▶ **Task instructions**:
Nothing below is to be printed except the lines between the line holding "Referring to the" and the line holding "Locate the wall lamp with a point. In pixels.", inclusive, each exactly as it appears.

▶ **Dataset entries**:
════

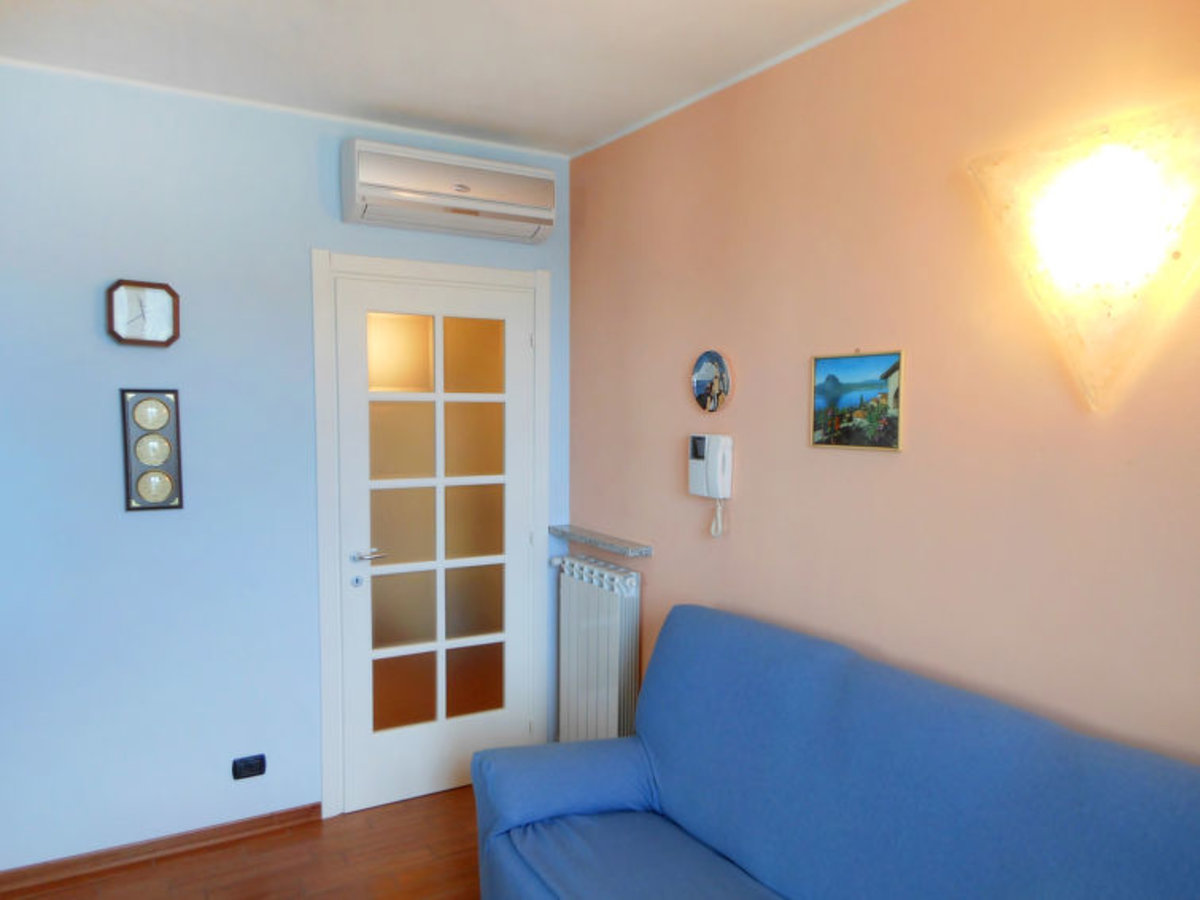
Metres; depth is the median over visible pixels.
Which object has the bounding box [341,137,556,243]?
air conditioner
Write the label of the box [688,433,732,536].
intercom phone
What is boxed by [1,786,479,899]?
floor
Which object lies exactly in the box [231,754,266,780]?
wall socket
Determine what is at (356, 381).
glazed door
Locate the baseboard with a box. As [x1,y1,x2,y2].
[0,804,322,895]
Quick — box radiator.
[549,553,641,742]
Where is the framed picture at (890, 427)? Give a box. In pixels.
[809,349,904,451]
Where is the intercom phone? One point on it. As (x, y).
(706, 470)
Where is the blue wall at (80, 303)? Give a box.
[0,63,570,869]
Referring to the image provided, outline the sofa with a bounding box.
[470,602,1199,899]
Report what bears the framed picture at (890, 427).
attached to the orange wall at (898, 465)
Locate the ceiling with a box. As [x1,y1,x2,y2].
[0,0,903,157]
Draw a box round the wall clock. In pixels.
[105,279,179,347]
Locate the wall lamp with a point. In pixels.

════

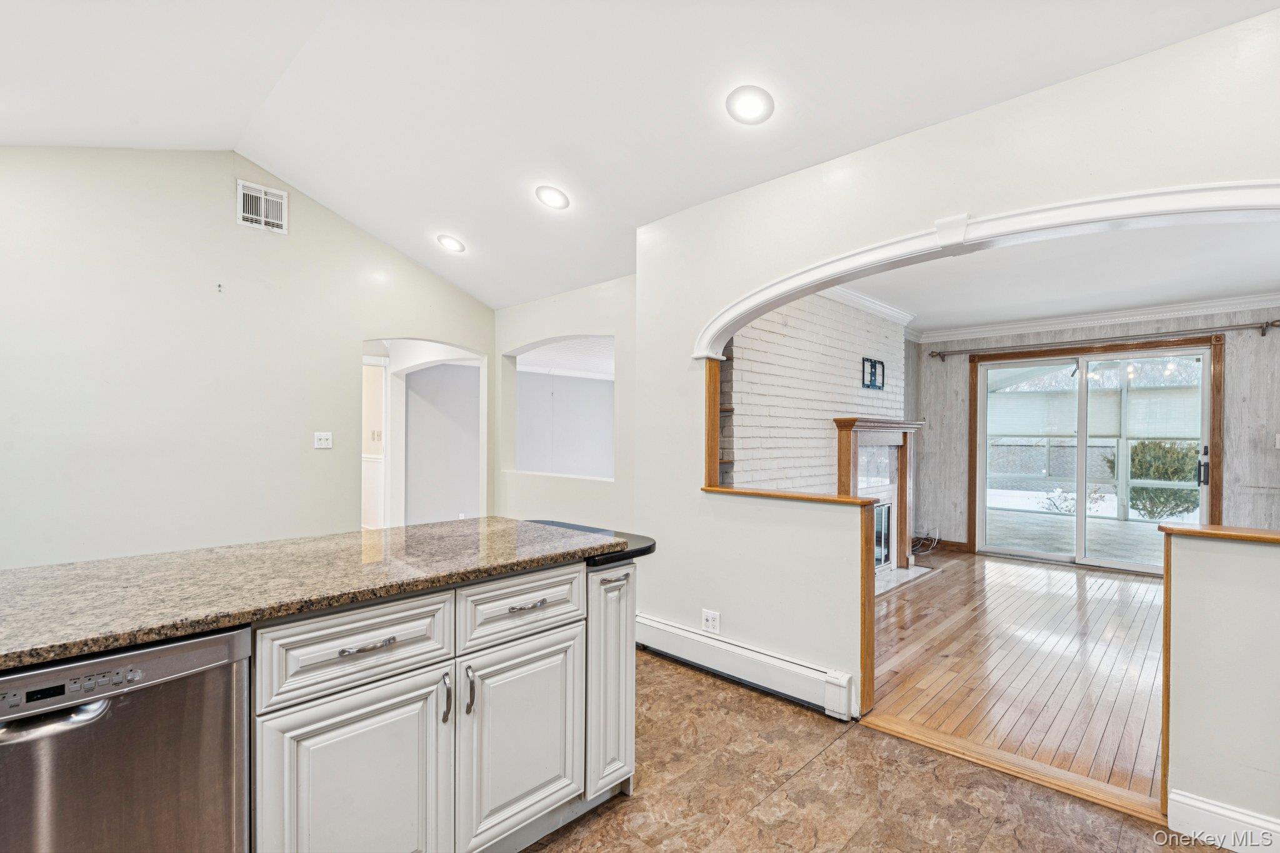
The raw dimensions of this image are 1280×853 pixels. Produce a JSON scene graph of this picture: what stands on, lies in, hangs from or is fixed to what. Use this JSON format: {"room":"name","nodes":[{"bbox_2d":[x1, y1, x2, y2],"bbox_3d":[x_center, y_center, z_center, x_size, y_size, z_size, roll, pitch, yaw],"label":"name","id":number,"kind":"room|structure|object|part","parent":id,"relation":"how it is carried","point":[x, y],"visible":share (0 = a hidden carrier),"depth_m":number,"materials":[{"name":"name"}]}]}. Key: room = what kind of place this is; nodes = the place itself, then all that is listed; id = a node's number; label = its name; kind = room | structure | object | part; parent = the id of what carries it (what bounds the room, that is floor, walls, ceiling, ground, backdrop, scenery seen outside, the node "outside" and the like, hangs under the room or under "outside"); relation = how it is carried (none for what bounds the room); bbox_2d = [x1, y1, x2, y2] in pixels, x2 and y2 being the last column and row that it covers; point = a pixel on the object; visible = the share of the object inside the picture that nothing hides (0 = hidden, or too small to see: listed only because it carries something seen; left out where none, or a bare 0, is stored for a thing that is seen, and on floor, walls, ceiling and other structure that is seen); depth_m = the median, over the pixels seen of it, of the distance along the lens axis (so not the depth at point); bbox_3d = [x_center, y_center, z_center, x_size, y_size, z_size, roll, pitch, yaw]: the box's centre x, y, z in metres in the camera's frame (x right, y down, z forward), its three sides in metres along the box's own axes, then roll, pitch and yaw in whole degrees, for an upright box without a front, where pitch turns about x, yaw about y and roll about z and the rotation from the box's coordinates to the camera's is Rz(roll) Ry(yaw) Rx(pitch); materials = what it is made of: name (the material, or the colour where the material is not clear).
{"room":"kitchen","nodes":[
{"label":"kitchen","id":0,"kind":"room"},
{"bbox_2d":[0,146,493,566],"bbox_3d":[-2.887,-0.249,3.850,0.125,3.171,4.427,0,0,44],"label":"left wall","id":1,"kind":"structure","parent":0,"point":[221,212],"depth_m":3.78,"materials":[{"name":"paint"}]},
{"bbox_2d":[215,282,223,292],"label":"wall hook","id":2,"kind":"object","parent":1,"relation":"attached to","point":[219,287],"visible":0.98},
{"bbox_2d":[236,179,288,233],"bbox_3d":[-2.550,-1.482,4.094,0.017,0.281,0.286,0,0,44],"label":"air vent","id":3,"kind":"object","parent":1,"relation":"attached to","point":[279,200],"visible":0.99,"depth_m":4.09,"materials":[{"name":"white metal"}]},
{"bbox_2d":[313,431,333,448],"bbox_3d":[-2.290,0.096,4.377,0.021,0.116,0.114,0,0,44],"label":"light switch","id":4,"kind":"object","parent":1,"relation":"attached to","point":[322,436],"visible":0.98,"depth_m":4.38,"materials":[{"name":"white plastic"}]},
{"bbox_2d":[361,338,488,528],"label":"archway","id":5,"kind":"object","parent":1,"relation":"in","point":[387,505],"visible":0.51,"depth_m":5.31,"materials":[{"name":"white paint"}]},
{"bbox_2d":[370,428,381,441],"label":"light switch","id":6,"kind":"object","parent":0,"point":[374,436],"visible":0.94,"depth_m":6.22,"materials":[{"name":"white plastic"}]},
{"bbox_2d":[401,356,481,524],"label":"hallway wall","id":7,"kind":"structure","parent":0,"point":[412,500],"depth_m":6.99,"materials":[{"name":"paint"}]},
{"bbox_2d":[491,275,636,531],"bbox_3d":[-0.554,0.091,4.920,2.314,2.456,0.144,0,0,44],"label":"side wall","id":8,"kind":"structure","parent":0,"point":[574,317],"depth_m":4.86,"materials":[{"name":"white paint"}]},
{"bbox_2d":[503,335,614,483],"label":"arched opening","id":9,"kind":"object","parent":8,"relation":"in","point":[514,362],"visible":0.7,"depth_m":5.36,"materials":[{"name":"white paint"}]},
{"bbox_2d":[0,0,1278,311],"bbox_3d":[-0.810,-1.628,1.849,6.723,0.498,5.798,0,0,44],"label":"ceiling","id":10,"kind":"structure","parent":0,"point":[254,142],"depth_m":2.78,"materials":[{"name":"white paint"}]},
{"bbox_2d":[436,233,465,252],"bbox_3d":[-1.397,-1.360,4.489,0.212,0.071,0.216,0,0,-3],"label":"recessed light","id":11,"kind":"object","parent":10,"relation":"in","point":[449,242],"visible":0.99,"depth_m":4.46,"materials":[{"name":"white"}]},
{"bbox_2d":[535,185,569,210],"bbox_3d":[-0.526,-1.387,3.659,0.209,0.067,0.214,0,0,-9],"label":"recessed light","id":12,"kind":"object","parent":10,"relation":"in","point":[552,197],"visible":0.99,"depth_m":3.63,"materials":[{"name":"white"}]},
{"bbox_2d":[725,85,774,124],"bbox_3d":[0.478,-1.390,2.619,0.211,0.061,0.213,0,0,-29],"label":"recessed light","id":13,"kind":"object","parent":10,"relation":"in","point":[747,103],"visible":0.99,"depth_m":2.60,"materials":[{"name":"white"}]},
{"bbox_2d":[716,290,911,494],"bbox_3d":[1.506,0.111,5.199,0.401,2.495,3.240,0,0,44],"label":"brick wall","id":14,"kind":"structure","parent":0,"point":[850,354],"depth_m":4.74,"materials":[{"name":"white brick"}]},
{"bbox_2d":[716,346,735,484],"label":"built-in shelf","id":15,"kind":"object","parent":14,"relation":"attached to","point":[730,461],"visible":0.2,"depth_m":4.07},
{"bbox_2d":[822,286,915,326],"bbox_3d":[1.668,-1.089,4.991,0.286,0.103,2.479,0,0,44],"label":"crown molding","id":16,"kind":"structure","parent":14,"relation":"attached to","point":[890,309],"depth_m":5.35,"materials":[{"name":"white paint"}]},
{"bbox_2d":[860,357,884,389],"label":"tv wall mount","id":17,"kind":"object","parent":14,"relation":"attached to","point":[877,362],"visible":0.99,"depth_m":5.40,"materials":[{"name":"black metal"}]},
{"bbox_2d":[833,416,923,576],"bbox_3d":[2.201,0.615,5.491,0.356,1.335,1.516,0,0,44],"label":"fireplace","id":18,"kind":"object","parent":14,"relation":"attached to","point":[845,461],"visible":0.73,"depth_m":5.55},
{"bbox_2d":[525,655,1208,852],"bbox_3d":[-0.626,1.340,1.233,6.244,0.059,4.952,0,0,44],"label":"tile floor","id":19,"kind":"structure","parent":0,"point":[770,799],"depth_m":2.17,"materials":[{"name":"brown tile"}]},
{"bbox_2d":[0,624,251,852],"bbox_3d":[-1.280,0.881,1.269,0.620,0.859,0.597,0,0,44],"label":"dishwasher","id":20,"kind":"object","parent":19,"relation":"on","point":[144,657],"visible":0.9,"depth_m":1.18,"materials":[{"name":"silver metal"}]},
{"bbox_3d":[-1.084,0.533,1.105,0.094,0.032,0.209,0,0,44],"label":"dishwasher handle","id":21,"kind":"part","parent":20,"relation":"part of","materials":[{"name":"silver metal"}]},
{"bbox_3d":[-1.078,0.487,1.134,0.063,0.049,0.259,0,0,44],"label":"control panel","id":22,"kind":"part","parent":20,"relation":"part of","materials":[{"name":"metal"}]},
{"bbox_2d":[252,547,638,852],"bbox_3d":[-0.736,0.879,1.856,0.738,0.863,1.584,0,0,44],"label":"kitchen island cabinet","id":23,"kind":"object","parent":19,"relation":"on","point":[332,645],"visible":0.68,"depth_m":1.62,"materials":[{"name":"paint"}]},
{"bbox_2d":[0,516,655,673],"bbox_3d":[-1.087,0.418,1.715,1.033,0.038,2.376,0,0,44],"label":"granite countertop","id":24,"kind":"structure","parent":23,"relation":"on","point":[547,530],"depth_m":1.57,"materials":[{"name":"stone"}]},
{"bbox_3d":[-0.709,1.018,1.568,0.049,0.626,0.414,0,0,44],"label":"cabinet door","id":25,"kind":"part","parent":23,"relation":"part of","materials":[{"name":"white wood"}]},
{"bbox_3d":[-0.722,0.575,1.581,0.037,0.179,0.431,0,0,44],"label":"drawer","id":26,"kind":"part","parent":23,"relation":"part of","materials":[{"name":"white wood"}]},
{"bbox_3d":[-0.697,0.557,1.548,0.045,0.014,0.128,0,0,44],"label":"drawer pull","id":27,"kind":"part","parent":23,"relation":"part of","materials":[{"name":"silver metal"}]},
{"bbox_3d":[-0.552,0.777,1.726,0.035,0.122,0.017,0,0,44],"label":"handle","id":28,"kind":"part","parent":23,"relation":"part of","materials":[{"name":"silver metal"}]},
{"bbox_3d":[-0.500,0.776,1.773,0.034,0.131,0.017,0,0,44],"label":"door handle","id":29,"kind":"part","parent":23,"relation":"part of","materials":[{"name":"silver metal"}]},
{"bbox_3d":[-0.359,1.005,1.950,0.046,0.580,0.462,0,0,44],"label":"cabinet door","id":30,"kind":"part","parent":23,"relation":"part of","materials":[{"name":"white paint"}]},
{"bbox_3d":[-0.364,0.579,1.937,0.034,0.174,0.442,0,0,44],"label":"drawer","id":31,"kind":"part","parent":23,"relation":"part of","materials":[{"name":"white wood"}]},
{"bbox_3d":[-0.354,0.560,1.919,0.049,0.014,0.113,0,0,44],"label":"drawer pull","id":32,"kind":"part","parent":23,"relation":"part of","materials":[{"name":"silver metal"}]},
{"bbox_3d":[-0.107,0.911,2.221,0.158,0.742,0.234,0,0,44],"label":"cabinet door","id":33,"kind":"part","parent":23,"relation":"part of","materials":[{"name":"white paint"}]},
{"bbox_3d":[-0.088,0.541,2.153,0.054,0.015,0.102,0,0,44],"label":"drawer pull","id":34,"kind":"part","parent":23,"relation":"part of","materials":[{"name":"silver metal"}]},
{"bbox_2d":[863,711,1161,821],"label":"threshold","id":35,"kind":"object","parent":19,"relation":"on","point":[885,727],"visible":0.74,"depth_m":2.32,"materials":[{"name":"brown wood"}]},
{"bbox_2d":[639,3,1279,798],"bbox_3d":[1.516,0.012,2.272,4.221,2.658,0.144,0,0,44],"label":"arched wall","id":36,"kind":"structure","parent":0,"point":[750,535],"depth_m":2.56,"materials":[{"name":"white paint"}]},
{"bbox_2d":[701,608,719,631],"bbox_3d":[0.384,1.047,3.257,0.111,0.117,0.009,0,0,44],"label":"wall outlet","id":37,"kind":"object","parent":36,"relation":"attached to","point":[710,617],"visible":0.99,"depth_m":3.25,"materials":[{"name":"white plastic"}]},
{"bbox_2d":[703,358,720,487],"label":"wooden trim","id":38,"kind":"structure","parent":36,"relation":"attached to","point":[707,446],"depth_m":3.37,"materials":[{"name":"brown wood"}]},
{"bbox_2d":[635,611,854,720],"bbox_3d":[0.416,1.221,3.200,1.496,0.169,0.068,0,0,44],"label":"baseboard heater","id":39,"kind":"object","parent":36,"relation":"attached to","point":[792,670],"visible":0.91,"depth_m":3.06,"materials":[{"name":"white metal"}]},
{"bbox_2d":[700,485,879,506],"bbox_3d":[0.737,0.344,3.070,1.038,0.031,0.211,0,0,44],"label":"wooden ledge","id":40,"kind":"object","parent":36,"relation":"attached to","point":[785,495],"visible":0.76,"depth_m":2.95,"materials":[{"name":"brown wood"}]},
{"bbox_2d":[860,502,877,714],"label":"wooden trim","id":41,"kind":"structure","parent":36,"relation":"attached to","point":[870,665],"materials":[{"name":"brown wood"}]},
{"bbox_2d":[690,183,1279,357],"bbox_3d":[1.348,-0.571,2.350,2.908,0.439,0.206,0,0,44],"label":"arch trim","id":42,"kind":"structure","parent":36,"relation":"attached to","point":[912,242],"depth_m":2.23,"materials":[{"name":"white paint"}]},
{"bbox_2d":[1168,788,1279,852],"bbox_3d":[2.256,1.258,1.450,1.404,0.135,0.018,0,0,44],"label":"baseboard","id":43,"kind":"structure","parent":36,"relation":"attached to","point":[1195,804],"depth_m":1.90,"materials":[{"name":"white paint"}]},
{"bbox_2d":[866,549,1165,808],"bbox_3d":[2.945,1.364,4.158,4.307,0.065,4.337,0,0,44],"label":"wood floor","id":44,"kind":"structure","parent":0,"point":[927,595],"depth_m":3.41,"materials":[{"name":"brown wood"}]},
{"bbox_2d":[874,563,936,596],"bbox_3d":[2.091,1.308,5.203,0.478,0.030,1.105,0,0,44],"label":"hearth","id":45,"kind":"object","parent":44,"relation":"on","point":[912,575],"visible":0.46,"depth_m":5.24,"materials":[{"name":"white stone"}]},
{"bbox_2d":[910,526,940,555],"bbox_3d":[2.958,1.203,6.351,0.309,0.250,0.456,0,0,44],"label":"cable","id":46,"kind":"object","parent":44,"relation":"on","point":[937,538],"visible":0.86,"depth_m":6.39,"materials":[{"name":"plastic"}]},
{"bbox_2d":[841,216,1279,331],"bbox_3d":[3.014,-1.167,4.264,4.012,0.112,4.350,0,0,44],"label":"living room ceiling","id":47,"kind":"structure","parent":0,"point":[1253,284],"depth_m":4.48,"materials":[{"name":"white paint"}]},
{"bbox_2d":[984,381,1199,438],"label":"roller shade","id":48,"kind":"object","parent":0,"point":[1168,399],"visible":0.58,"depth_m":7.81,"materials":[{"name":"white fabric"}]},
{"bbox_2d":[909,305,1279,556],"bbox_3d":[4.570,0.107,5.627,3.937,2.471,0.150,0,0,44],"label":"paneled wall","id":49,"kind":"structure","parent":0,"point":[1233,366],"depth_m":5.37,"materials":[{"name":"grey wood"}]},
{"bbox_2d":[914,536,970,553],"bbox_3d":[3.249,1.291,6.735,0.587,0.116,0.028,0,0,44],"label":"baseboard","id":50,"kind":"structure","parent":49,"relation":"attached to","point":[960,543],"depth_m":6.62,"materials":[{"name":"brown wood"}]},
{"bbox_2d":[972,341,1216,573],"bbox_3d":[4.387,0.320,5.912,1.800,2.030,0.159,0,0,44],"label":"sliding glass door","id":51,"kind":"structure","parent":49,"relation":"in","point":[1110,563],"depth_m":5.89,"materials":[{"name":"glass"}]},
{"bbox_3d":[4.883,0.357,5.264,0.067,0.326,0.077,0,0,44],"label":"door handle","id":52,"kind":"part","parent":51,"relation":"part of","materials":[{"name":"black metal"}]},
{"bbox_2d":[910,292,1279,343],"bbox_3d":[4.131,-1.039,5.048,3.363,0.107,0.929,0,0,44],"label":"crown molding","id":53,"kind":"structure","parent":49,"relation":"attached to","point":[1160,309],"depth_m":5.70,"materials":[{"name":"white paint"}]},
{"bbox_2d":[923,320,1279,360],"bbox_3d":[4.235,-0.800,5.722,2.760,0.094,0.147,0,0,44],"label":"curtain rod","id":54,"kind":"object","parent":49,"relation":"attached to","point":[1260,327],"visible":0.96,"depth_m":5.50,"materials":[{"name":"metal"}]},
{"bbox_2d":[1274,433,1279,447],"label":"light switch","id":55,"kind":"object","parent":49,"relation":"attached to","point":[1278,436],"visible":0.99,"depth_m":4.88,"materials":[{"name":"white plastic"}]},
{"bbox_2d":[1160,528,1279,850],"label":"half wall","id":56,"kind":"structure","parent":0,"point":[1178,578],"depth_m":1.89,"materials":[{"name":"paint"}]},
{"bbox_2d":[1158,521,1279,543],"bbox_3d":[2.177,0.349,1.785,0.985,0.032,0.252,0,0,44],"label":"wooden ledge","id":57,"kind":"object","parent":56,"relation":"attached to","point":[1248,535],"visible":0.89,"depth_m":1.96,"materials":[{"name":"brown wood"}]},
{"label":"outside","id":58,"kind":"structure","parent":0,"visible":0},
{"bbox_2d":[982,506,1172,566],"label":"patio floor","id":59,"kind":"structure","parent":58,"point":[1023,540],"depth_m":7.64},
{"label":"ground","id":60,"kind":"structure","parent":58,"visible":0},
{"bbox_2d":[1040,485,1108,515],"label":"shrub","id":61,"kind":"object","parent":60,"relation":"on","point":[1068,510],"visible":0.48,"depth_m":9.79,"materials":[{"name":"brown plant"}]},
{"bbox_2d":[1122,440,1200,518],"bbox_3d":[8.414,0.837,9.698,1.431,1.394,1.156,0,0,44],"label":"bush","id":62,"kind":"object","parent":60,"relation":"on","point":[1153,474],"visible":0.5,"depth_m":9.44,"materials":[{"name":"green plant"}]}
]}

════

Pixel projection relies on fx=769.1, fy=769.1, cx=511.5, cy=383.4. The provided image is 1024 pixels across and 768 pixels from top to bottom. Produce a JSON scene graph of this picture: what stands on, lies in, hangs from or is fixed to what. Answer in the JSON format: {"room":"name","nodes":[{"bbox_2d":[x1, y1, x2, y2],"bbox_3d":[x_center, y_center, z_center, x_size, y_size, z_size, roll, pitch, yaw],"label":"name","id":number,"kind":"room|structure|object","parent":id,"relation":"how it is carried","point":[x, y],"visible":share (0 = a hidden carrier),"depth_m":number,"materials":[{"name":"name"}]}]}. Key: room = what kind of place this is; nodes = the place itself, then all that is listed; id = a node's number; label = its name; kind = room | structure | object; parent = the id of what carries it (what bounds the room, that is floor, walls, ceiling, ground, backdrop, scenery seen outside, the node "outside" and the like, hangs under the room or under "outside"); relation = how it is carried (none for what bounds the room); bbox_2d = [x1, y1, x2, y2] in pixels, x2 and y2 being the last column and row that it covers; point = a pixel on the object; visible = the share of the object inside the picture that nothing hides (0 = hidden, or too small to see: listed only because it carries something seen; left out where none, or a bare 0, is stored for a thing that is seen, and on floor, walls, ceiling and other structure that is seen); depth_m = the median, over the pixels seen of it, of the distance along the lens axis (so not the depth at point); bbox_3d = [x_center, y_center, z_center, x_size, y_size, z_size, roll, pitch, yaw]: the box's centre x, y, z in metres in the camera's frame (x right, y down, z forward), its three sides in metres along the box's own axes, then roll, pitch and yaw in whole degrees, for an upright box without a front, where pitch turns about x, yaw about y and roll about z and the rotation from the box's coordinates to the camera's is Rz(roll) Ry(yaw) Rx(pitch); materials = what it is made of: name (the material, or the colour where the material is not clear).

════

▶ **Worked solution**:
Referring to the image provided, outline the sofa with a bounding box.
[470,602,1199,899]
Report what bears the framed picture at (890, 427).
attached to the orange wall at (898, 465)
Locate the ceiling with a box. As [x1,y1,x2,y2].
[0,0,903,157]
Draw a box round the wall clock. In pixels.
[105,279,179,347]
Locate the wall lamp with a point. In pixels.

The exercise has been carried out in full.